● **İncelenecek Metin**

********************

Genç erkekler uzun saç, İspanyol paça pantolon ve büyük yakalı gömlek; kızlar ise süveter, mini etek, pantolon, topuklu ayakkabı giyerdi. Herkesin bir anı defteri, artist kartları ve şiirlerini yazdığı, özenle sakladığı, sayfalarının arasında gül yaprağı koyduğu, küçük kilidi olan defteri vardı.

Hemen hemen her gün mahalleden sarı saman kâğıda yazılmış, bir elinde megafonu ile “Gazelciler” geçerdi. Bir katliamı, bir şiddeti konu edinen gazelciler, yanık sesleriyle mahalle sakinlerini ağlatırdı. 25 kuruşluk gazel kâğıtları alınır, çocuklara yüksek sesle okutulurdu. Ali Ercan’ın “Çocukların anne diye ağlarlar…” dizeleri olan “Zeynebim” türküsü, her gün defalarca dinlenir ve Almanya’nın ne kadar tehlikeli bir yer olduğu, ailelerin parçalanmasına neden olduğu teması işlenirdi.

Akşamları kapı önlerine kürsüler koyup oturan, otururken kakao, makao, çay içen insanlar vardı. Bardağın yarısına kadar şeker koymak adettendi. Mahallede orta yaşlılarda görülen en kötü davranış sigara içmekti. Ancak sigara içen genç görülürse eleştirilir ve içmemesi için uyarılırdı.

Herkesin ya bir ya da iki pantolonu, bir gömleği olurdu. Biri yıkandığı zaman onlar kuruyup ütülenene kadar kimse dışarı çıkamazdı. Dışarı çıkarken temiz kıyafet giymek, uyumlu olmasına dikkat etmek, taralı ve bakımlı saçlar, mahallenin üst değerleri arasındaydı.

********************

[Veri kümesi öğeleri]
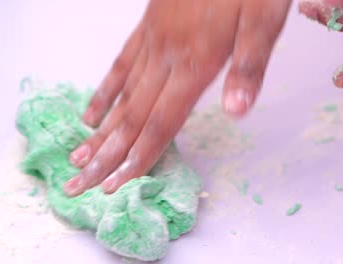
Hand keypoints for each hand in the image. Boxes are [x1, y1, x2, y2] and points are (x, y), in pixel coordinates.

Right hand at [63, 0, 291, 195]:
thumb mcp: (264, 18)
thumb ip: (249, 65)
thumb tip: (236, 113)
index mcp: (196, 62)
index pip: (160, 122)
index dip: (138, 157)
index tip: (113, 185)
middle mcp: (167, 56)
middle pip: (132, 116)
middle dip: (106, 155)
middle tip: (78, 184)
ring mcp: (153, 39)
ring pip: (121, 94)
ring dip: (100, 129)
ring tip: (78, 155)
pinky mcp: (149, 25)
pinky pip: (121, 63)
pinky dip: (104, 90)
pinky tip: (93, 108)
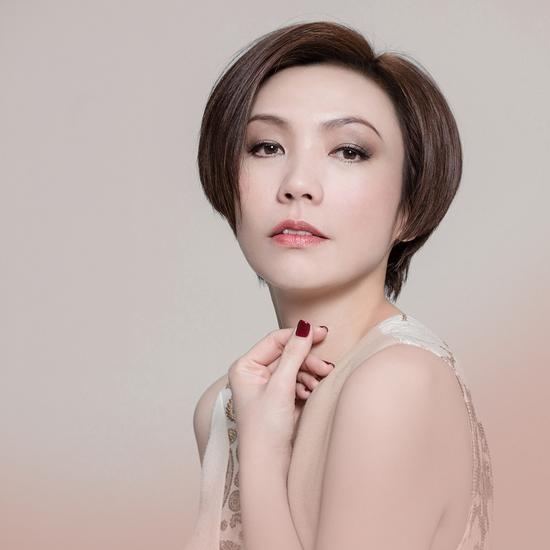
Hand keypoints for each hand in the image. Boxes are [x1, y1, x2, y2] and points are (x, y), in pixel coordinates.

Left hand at [227, 320, 331, 463]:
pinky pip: (297, 382)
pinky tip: (310, 394)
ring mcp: (267, 386)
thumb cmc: (264, 428)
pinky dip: (307, 386)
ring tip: (318, 385)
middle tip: (326, 368)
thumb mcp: (281, 386)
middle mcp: (254, 374)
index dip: (299, 336)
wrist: (268, 465)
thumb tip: (305, 327)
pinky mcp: (279, 398)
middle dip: (307, 361)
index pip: (276, 340)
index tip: (322, 334)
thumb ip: (294, 354)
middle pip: (288, 354)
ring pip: (295, 368)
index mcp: (245, 367)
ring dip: (309, 375)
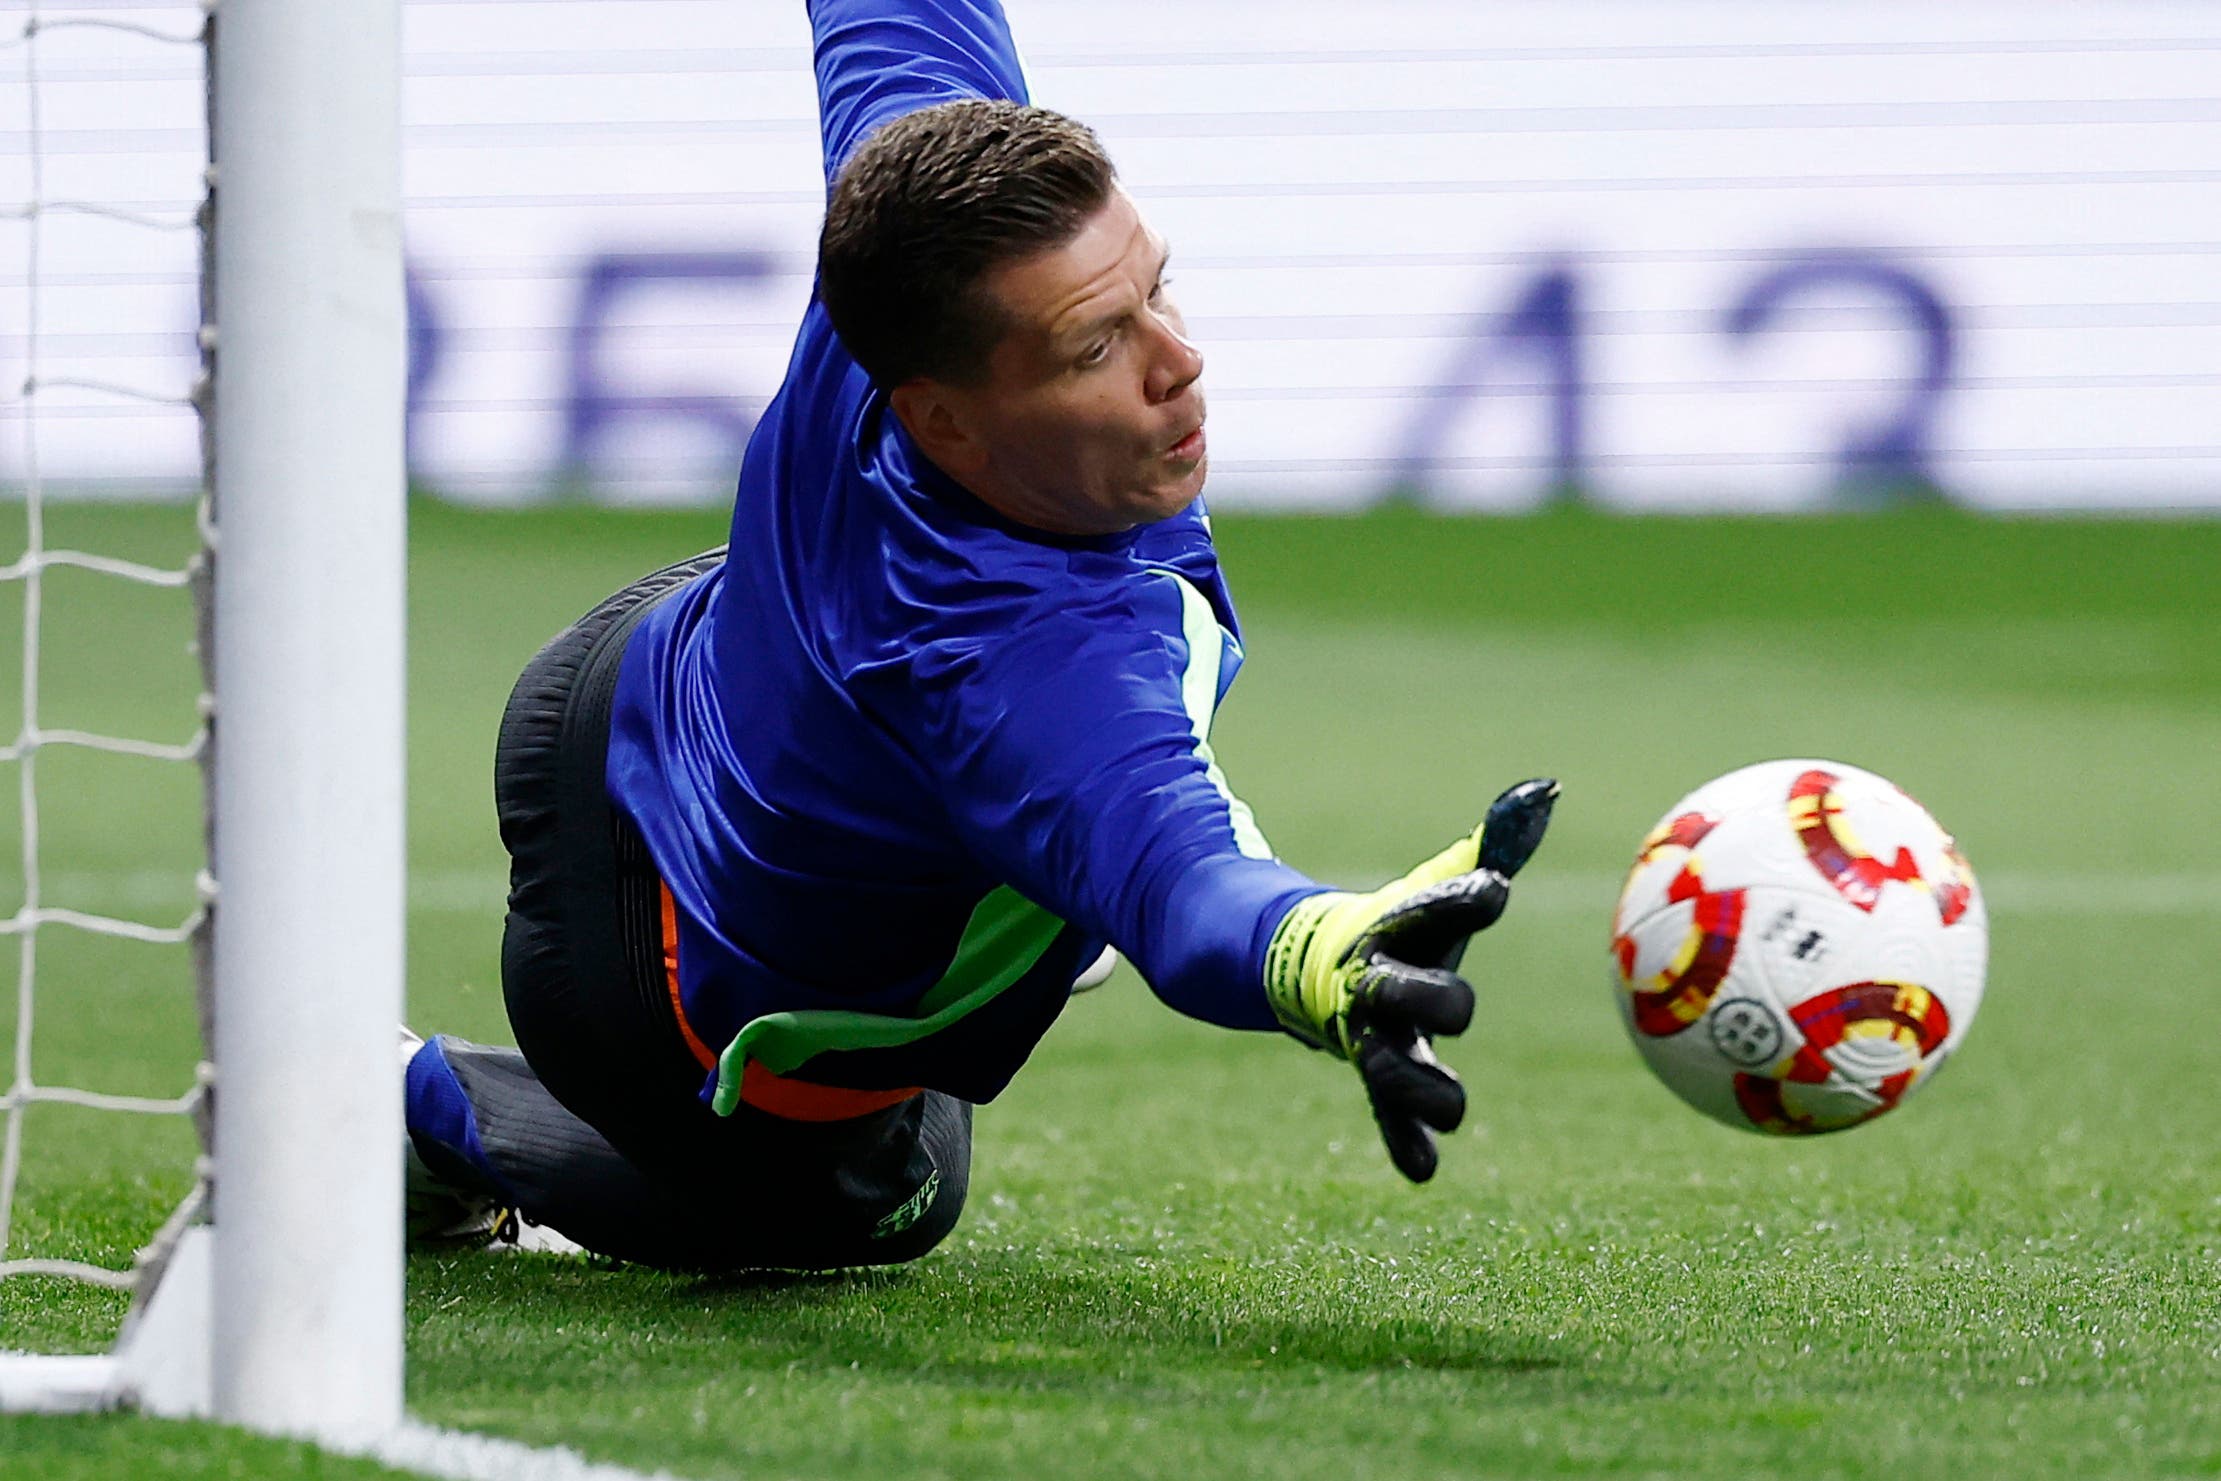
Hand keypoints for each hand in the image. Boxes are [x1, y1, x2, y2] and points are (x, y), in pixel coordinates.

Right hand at [1263, 778, 1557, 1181]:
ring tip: (1456, 1111)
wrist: (1315, 969)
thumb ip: (1497, 841)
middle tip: (1461, 1009)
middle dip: (1431, 999)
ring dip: (1420, 1089)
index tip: (1497, 892)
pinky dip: (1402, 1140)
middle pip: (1403, 992)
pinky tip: (1423, 1170)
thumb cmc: (1406, 926)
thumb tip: (1549, 787)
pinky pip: (1385, 1113)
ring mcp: (1372, 1035)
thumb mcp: (1442, 883)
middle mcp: (1380, 983)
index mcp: (1399, 928)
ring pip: (1390, 1066)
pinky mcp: (1376, 1078)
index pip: (1434, 908)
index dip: (1464, 900)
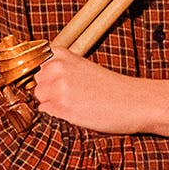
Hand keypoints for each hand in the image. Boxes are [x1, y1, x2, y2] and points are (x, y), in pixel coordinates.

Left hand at [31, 49, 168, 137]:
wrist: (135, 101)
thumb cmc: (111, 87)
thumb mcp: (83, 67)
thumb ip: (60, 68)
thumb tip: (33, 80)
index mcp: (62, 54)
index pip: (33, 63)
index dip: (41, 74)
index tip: (47, 80)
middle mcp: (57, 68)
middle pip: (35, 82)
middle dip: (48, 90)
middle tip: (71, 95)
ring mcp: (59, 88)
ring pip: (39, 98)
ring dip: (52, 103)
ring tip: (75, 103)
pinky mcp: (63, 108)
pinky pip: (45, 112)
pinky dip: (56, 114)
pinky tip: (75, 112)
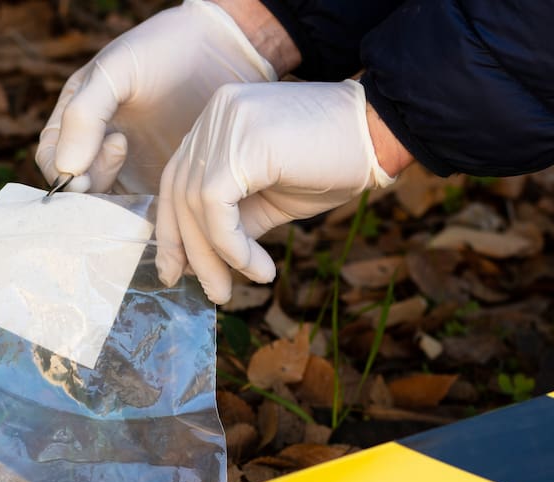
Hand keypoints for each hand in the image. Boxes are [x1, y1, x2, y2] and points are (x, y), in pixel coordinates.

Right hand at [35, 0, 276, 194]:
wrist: (224, 52)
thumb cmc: (165, 50)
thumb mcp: (117, 70)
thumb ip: (85, 115)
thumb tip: (67, 169)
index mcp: (75, 118)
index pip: (51, 158)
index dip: (62, 172)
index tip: (89, 166)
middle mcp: (95, 147)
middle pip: (75, 189)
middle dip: (90, 187)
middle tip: (121, 150)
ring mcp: (127, 169)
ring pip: (105, 205)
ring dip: (116, 203)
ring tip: (141, 167)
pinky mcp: (156, 184)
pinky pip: (139, 211)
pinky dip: (142, 212)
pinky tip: (160, 191)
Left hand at [155, 79, 397, 303]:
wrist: (381, 133)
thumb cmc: (330, 164)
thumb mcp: (268, 199)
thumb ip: (231, 220)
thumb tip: (198, 262)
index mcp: (215, 121)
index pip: (177, 180)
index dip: (172, 230)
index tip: (177, 271)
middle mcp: (214, 115)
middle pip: (180, 194)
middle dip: (190, 252)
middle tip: (212, 294)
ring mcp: (226, 123)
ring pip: (195, 204)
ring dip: (214, 257)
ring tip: (234, 288)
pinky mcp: (243, 143)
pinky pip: (216, 207)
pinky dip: (232, 247)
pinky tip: (258, 268)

********************

● **Yönergeler**
**1.** Eski mahalle hayatını anlatan metne göre gazel kâğıtları kaç kuruşa alınırdı?
**2.** Eski mahalle hayatını anlatan metni kaldığı yerden devam ettirin.

● **Alıştırma Cevapları**
**1.** 25 kuruşa.

**2.**
Mahallede İstanbul ağzı ile konuşmak adettendi. Kelimeleri düzgün telaffuz etmek, konuşurken nefes almak, vurgu ve tınlamalara dikkat etmek gerekirdi. Bu günlerde bir türlü İstanbul ağzı ile konuşmayı beceremedim. Büyükler konuşurken küçükler susar, konuşanlar birbirinin sözünü kesmez, konuşma sırasının kendisine gelmesini beklerdi. Yargılamadan, suçlamadan konuşmak adettendi. İnsanlar birbirlerini toplum içerisinde uyarmazdı. Teke tek kaldıklarında empatik bir dille gerekli uyarılar yapılırdı.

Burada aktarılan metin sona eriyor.